### Source data
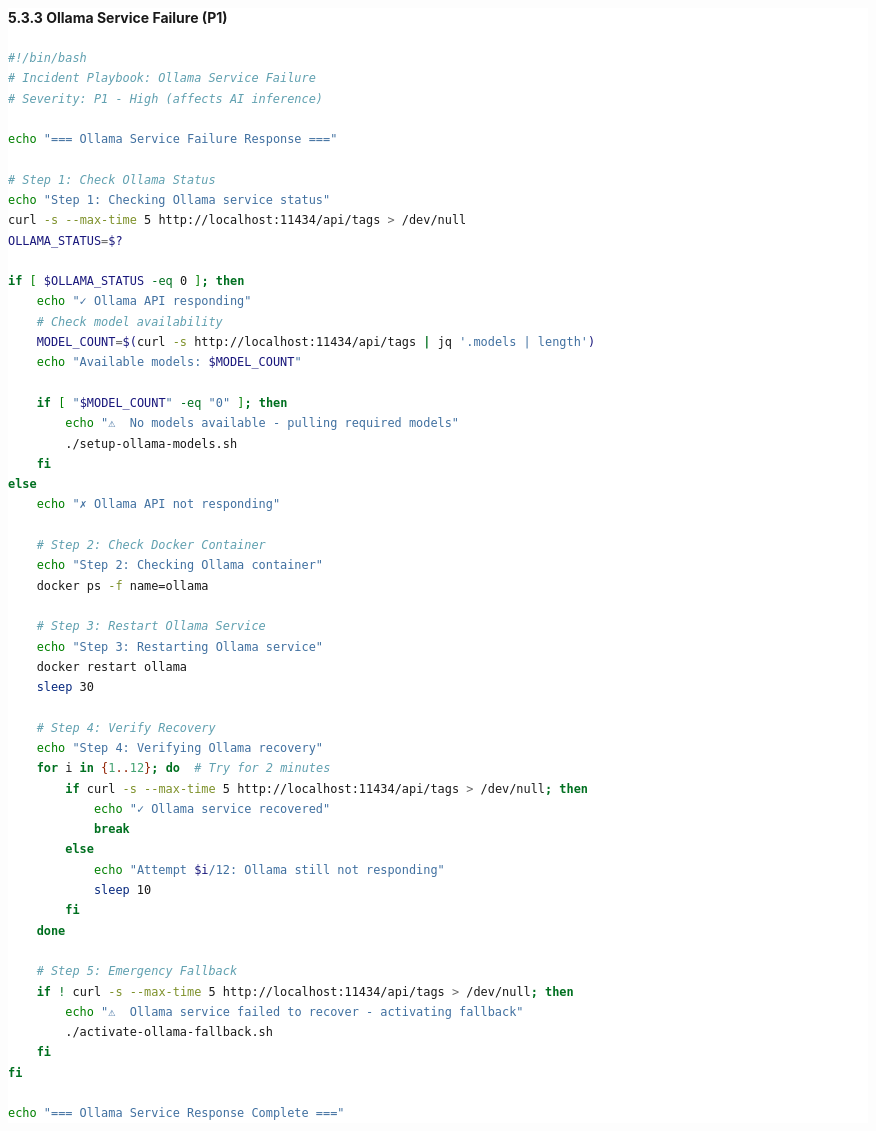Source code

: #### 5.3.3 Ollama Service Failure (P1)

```bash
#!/bin/bash
# Incident Playbook: Ollama Service Failure
# Severity: P1 - High (affects AI inference)

echo "=== Ollama Service Failure Response ==="

# Step 1: Check Ollama Status
echo "Step 1: Checking Ollama service status"
curl -s --max-time 5 http://localhost:11434/api/tags > /dev/null
OLLAMA_STATUS=$?

if [ $OLLAMA_STATUS -eq 0 ]; then
    echo "✓ Ollama API responding"
    # Check model availability
    MODEL_COUNT=$(curl -s http://localhost:11434/api/tags | jq '.models | length')
    echo "Available models: $MODEL_COUNT"
    
    if [ "$MODEL_COUNT" -eq "0" ]; then
        echo "⚠️  No models available - pulling required models"
        ./setup-ollama-models.sh
    fi
else
    echo "✗ Ollama API not responding"
    
    # Step 2: Check Docker Container
    echo "Step 2: Checking Ollama container"
    docker ps -f name=ollama
    
    # Step 3: Restart Ollama Service
    echo "Step 3: Restarting Ollama service"
    docker restart ollama
    sleep 30
    
    # Step 4: Verify Recovery
    echo "Step 4: Verifying Ollama recovery"
    for i in {1..12}; do  # Try for 2 minutes
        if curl -s --max-time 5 http://localhost:11434/api/tags > /dev/null; then
            echo "✓ Ollama service recovered"
            break
        else
            echo "Attempt $i/12: Ollama still not responding"
            sleep 10
        fi
    done
    
    # Step 5: Emergency Fallback
    if ! curl -s --max-time 5 http://localhost:11434/api/tags > /dev/null; then
        echo "⚠️  Ollama service failed to recover - activating fallback"
        ./activate-ollama-fallback.sh
    fi
fi

echo "=== Ollama Service Response Complete ==="
```
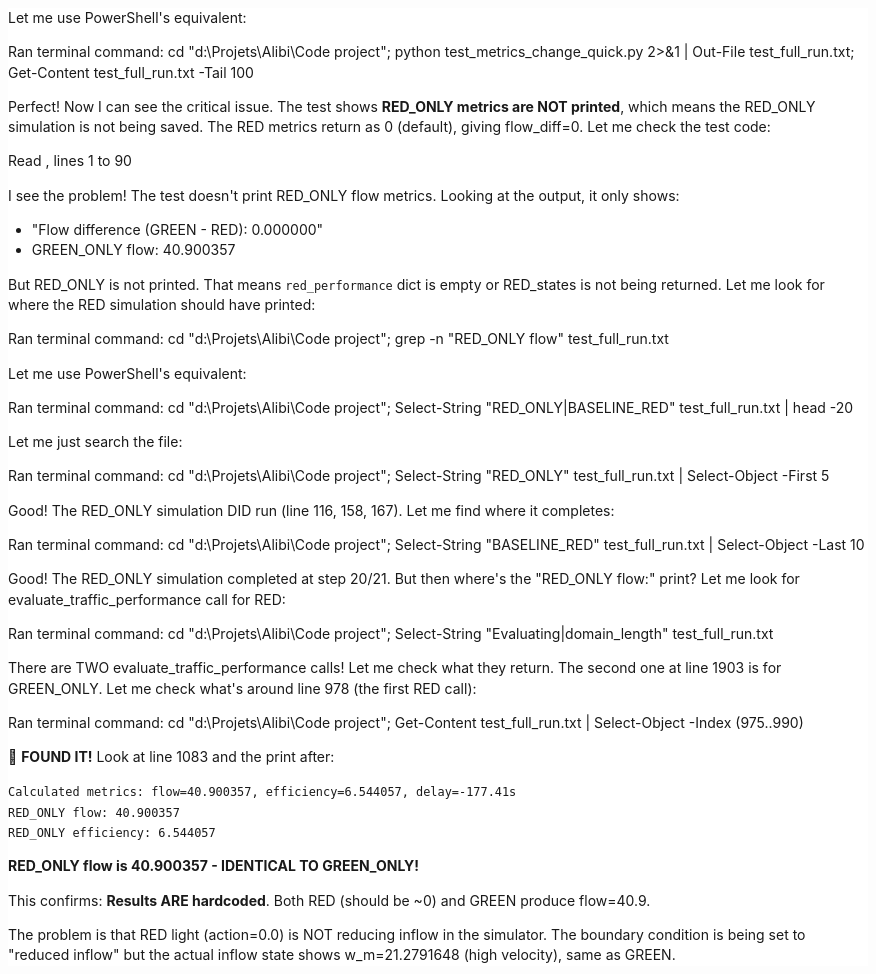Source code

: Let me use PowerShell's equivalent: 

Ran terminal command: cd "d:\Projets\Alibi\Code project"; python test_metrics_change_quick.py 2>&1 | Out-File test_full_run.txt; Get-Content test_full_run.txt -Tail 100

Perfect! Now I can see the critical issue. The test shows **RED_ONLY metrics are NOT printed**, which means the RED_ONLY simulation is not being saved. The RED metrics return as 0 (default), giving flow_diff=0. Let me check the test code: 

Read [](file:///d%3A/Projets/Alibi/Code%20project/test_metrics_change_quick.py#1-1), lines 1 to 90

I see the problem! The test doesn't print RED_ONLY flow metrics. Looking at the output, it only shows:
- "Flow difference (GREEN - RED): 0.000000"
- GREEN_ONLY flow: 40.900357

But RED_ONLY is not printed. That means `red_performance` dict is empty or RED_states is not being returned. Let me look for where the RED simulation should have printed: 

Ran terminal command: cd "d:\Projets\Alibi\Code project"; grep -n "RED_ONLY flow" test_full_run.txt

Let me use PowerShell's equivalent: 

Ran terminal command: cd "d:\Projets\Alibi\Code project"; Select-String "RED_ONLY|BASELINE_RED" test_full_run.txt | head -20

Let me just search the file: 

Ran terminal command: cd "d:\Projets\Alibi\Code project"; Select-String "RED_ONLY" test_full_run.txt | Select-Object -First 5

Good! The RED_ONLY simulation DID run (line 116, 158, 167). Let me find where it completes: 

Ran terminal command: cd "d:\Projets\Alibi\Code project"; Select-String "BASELINE_RED" test_full_run.txt | Select-Object -Last 10

Good! The RED_ONLY simulation completed at step 20/21. But then where's the "RED_ONLY flow:" print? Let me look for evaluate_traffic_performance call for RED: 

Ran terminal command: cd "d:\Projets\Alibi\Code project"; Select-String "Evaluating|domain_length" test_full_run.txt

There are TWO evaluate_traffic_performance calls! Let me check what they return. The second one at line 1903 is for GREEN_ONLY. Let me check what's around line 978 (the first RED call): 

Ran terminal command: cd "d:\Projets\Alibi\Code project"; Get-Content test_full_run.txt | Select-Object -Index (975..990)

🎯 **FOUND IT!** Look at line 1083 and the print after:

```
Calculated metrics: flow=40.900357, efficiency=6.544057, delay=-177.41s
RED_ONLY flow: 40.900357
RED_ONLY efficiency: 6.544057
```

**RED_ONLY flow is 40.900357 - IDENTICAL TO GREEN_ONLY!**

This confirms: **Results ARE hardcoded**. Both RED (should be ~0) and GREEN produce flow=40.9. 

The problem is that RED light (action=0.0) is NOT reducing inflow in the simulator. The boundary condition is being set to "reduced inflow" but the actual inflow state shows w_m=21.2791648 (high velocity), same as GREEN.
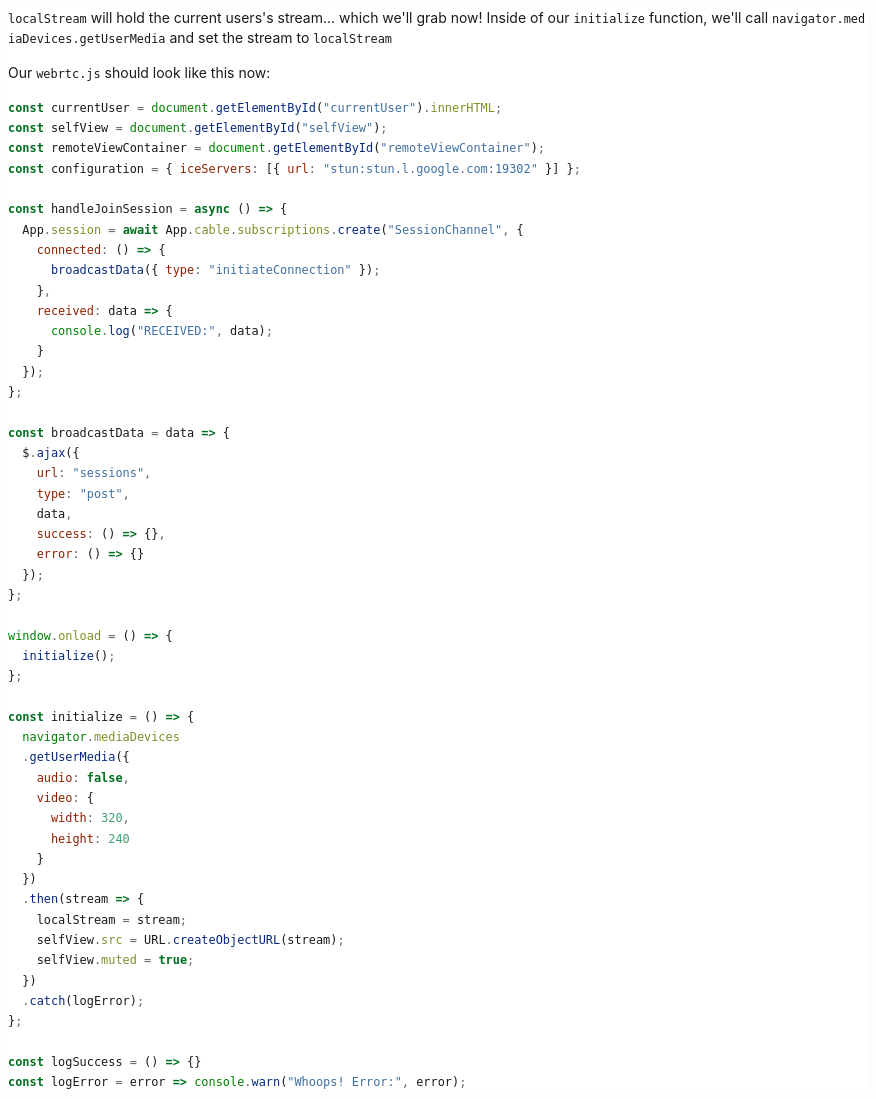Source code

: `localStream` will hold the current users's stream... which we'll grab now! Inside of our `initialize` function, we'll call `navigator.mediaDevices.getUserMedia` and set the stream to `localStream`

Our `webrtc.js` should look like this now:

```js
const currentUser = document.getElementById("currentUser").innerHTML;
const selfView = document.getElementById("selfView");
const remoteViewContainer = document.getElementById("remoteViewContainer");
const configuration = { iceServers: [{ url: "stun:stun.l.google.com:19302" }] };

const handleJoinSession = async () => {
  App.session = await App.cable.subscriptions.create("SessionChannel", {
    connected: () => {
      broadcastData({ type: "initiateConnection" });
    },
    received: data => {
      console.log("RECEIVED:", data);
    }
  });
};

const broadcastData = data => {
  $.ajax({
    url: "sessions",
    type: "post",
    data,
    success: () => {},
    error: () => {}
  });
};

window.onload = () => {
  initialize();
};

const initialize = () => {
  navigator.mediaDevices
  .getUserMedia({
    audio: false,
    video: {
      width: 320,
      height: 240
    }
  })
  .then(stream => {
    localStream = stream;
    selfView.src = URL.createObjectURL(stream);
    selfView.muted = true;
  })
  .catch(logError);
};

const logSuccess = () => {}
const logError = error => console.warn("Whoops! Error:", error);
```
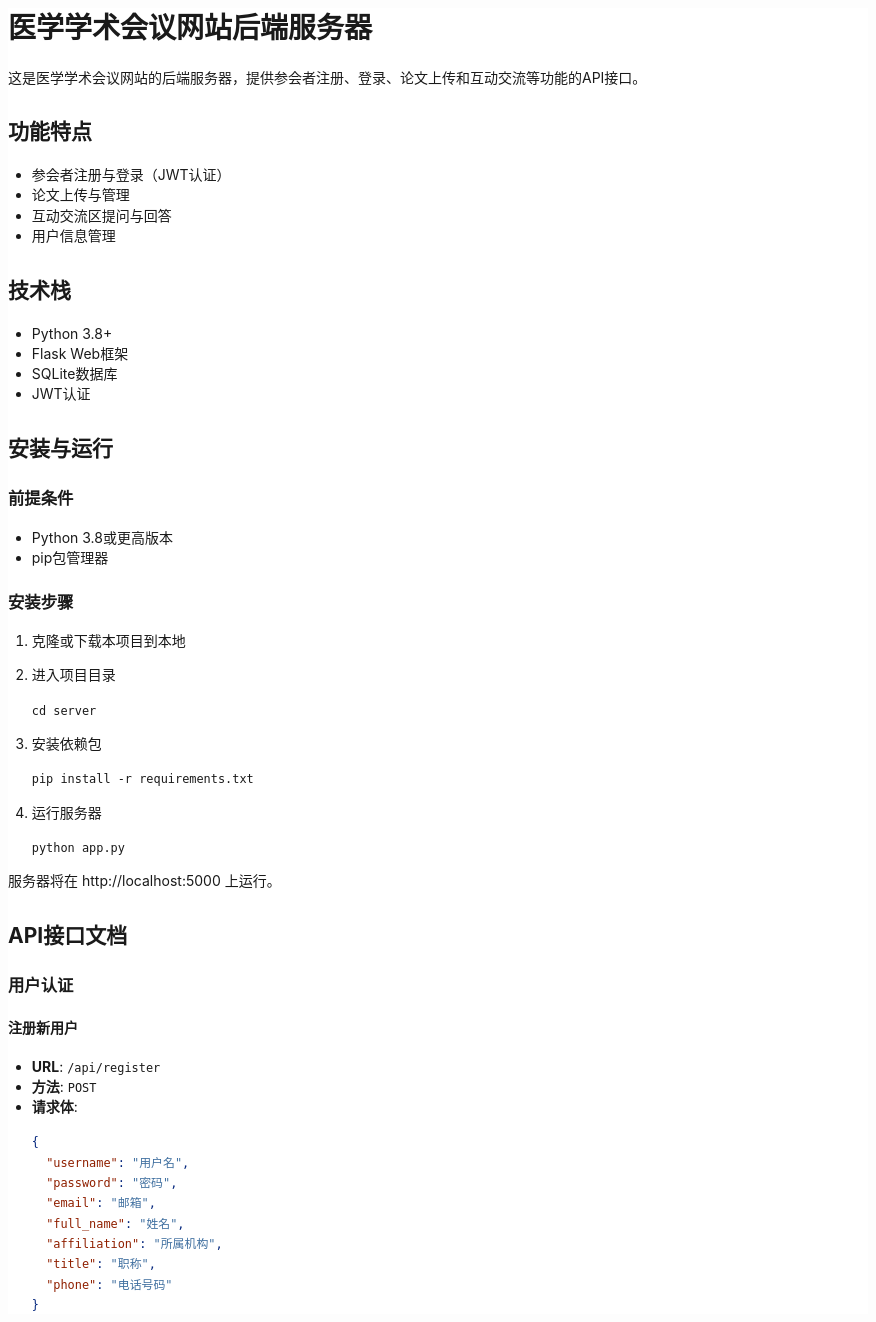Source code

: # 医学学术会议网站后端服务器

这是医学学术会议网站的后端服务器，提供参会者注册、登录、论文上传和互动交流等功能的API接口。

## 功能特点

- 参会者注册与登录（JWT认证）
- 论文上传与管理
- 互动交流区提问与回答
- 用户信息管理

## 技术栈

- Python 3.8+
- Flask Web框架
- SQLite数据库
- JWT认证

## 安装与运行

### 前提条件

- Python 3.8或更高版本
- pip包管理器

### 安装步骤

1. 克隆或下载本项目到本地

2. 进入项目目录
   ```
   cd server
   ```

3. 安装依赖包
   ```
   pip install -r requirements.txt
   ```

4. 运行服务器
   ```
   python app.py
   ```

服务器将在 http://localhost:5000 上运行。

## API接口文档

### 用户认证

#### 注册新用户
- **URL**: `/api/register`
- **方法**: `POST`
- **请求体**:
  ```json
  {
    "username": "用户名",
    "password": "密码",
    "email": "邮箱",
    "full_name": "姓名",
    "affiliation": "所属机构",
    "title": "职称",
    "phone": "电话号码"
  }
  ```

### What the task requires
Look above and copy only the lines from the one holding "The problem is" to the one holding "- Python 3.8+", both included, exactly, minus the pictures.

### Answer to the exercise
The problem is that RED light (action=0.0) is NOT reducing inflow in the simulator. The boundary condition is being set to "reduced inflow" but the actual inflow state shows w_m=21.2791648 (high velocity), same as GREEN.
Source code

: `localStream` will hold the current users's stream... which we'll grab now! Inside of our `initialize` function, we'll call `navigator.mediaDevices.getUserMedia` and set the stream to `localStream`

Our `webrtc.js` should look like this now:

```js
const currentUser = document.getElementById("currentUser").innerHTML;
const selfView = document.getElementById("selfView");
const remoteViewContainer = document.getElementById("remoteViewContainer");
const configuration = { iceServers: [{ url: "stun:stun.l.google.com:19302" }] };

const handleJoinSession = async () => {
  App.session = await App.cable.subscriptions.create("SessionChannel", {
    connected: () => {
      broadcastData({ type: "initiateConnection" });
    },
    received: data => {
      console.log("RECEIVED:", data);
    }
  });
};

const broadcastData = data => {
  $.ajax({
    url: "sessions",
    type: "post",
    data,
    success: () => {},
    error: () => {}
  });
};

window.onload = () => {
  initialize();
};

const initialize = () => {
  navigator.mediaDevices
  .getUserMedia({
    audio: false,
    video: {
      width: 320,
      height: 240
    }
  })
  .then(stream => {
    localStream = stream;
    selfView.src = URL.createObjectURL(stream);
    selfView.muted = true;
  })
  .catch(logError);
};

const logSuccess = () => {}
const logError = error => console.warn("Whoops! Error:", error);
```
Source code

: # 医学学术会议网站后端服务器

这是医学学术会议网站的后端服务器，提供参会者注册、登录、论文上传和互动交流等功能的API接口。

## 功能特点

- 参会者注册与登录（JWT认证）
- 论文上传与管理
- 互动交流区提问与回答
- 用户信息管理

## 技术栈

- Python 3.8+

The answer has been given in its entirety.